● **DESCRIPTION OF THE TASK**: An exact copy of the line containing "## Param 模块 - 参数管理" and of every line after it, through the last line of the material, is what should be returned.

<<<<

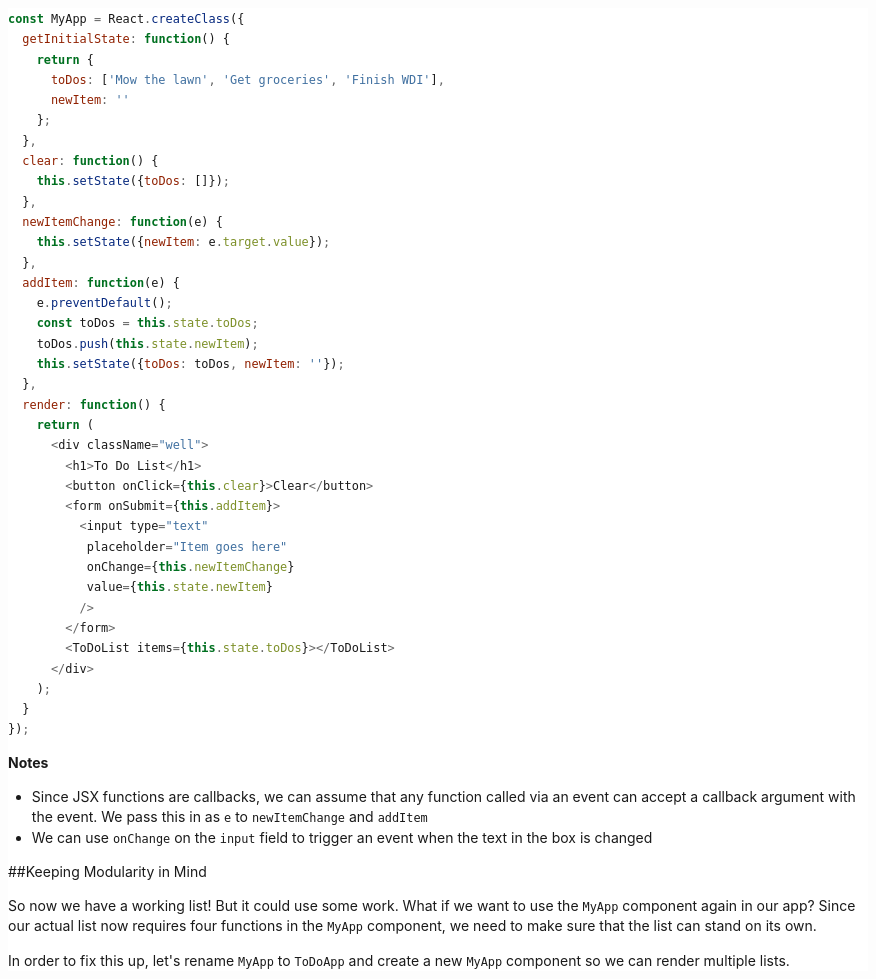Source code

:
 ```js
const MyApp = React.createClass({
  getInitialState: function() {
    return {
      toDos: ['Mow the lawn', 'Get groceries', 'Finish WDI'],
      newItem: ''
    };
  },
  clear: function() {
    this.setState({toDos: []});
  },
  newItemChange: function(e) {
    this.setState({newItem: e.target.value});
  },
  addItem: function(e) {
    e.preventDefault();
    const toDos = this.state.toDos;
    toDos.push(this.state.newItem);
    this.setState({toDos: toDos, newItem: ''});
  },
  render: function() {
    return (
      <div className="well">
        <h1>To Do List</h1>
        <button onClick={this.clear}>Clear</button>
        <form onSubmit={this.addItem}>
          <input type="text"
           placeholder="Item goes here"
           onChange={this.newItemChange}
           value={this.state.newItem}
          />
        </form>
        <ToDoList items={this.state.toDos}></ToDoList>
      </div>
    );
  }
});
```

**Notes**

* Since JSX functions are callbacks, we can assume that any function called via an event can accept a callback argument with the event. We pass this in as `e` to `newItemChange` and `addItem`
* We can use `onChange` on the `input` field to trigger an event when the text in the box is changed

##Keeping Modularity in Mind

So now we have a working list! But it could use some work. What if we want to use the `MyApp` component again in our app? Since our actual list now requires four functions in the `MyApp` component, we need to make sure that the list can stand on its own.

In order to fix this up, let's rename `MyApp` to `ToDoApp` and create a new `MyApp` component so we can render multiple lists.
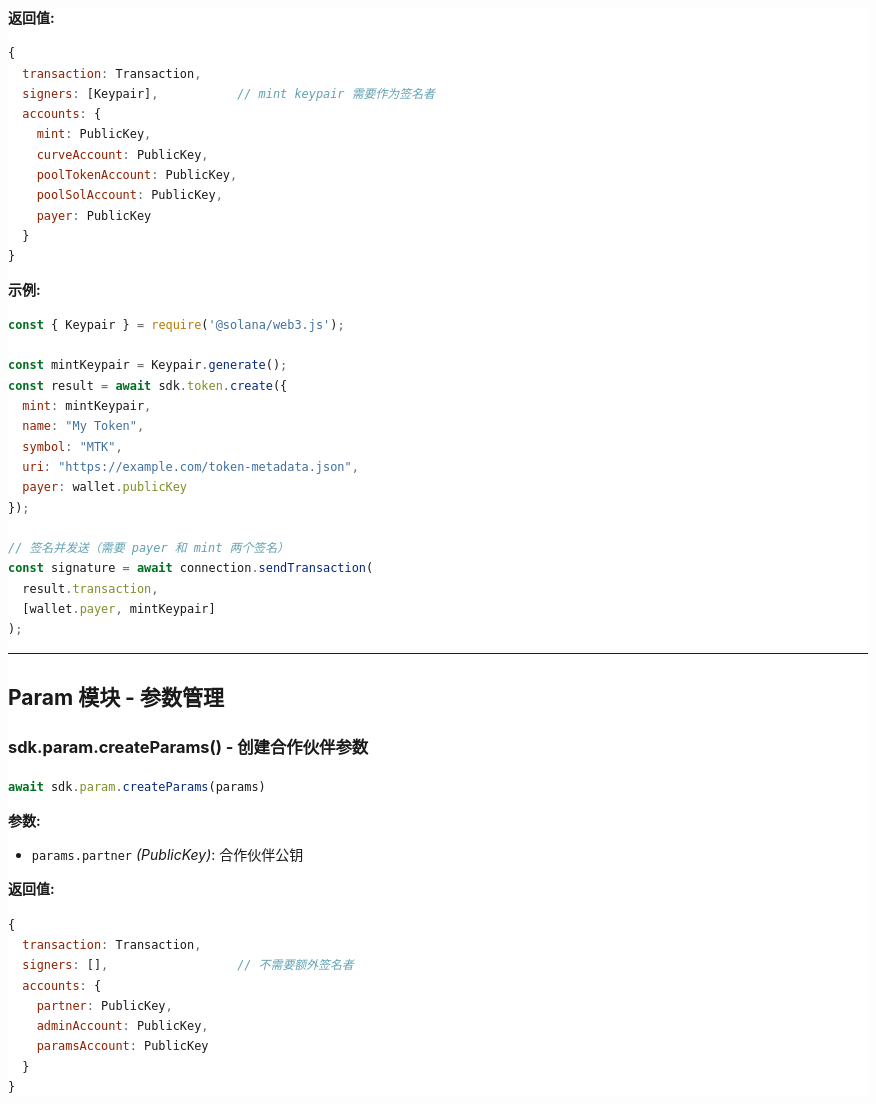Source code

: **返回值:**
```javascript
{
  transaction: Transaction,
  signers: [Keypair],           // mint keypair 需要作为签名者
  accounts: {
    mint: PublicKey,
    curveAccount: PublicKey,
    poolTokenAccount: PublicKey,
    poolSolAccount: PublicKey,
    payer: PublicKey
  }
}
```

**示例:**
```javascript
const { Keypair } = require('@solana/web3.js');

const mintKeypair = Keypair.generate();
const result = await sdk.token.create({
  mint: mintKeypair,
  name: "My Token",
  symbol: "MTK",
  uri: "https://example.com/token-metadata.json",
  payer: wallet.publicKey
});

// 签名并发送（需要 payer 和 mint 两个签名）
const signature = await connection.sendTransaction(
  result.transaction, 
  [wallet.payer, mintKeypair]
);
```

---

## Param 模块 - 参数管理

### sdk.param.createParams() - 创建合作伙伴参数

```javascript
await sdk.param.createParams(params)
```

**参数:**
- `params.partner` *(PublicKey)*: 合作伙伴公钥

**返回值:**
```javascript
{
  transaction: Transaction,
  signers: [],                  // 不需要额外签名者
  accounts: {
    partner: PublicKey,
    adminAccount: PublicKey,
    paramsAccount: PublicKey
  }
}
```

>>>>

● **WRITTEN ANSWER**:
## Param 模块 - 参数管理

### sdk.param.createParams() - 创建合作伙伴参数

```javascript
await sdk.param.createParams(params)
```

**参数:**
- `params.partner` *(PublicKey)*: 合作伙伴公钥

**返回值:**
```javascript
{
  transaction: Transaction,
  signers: [],                  // 不需要额外签名者
  accounts: {
    partner: PublicKey,
    adminAccount: PublicKey,
    paramsAccount: PublicKey
  }
}
```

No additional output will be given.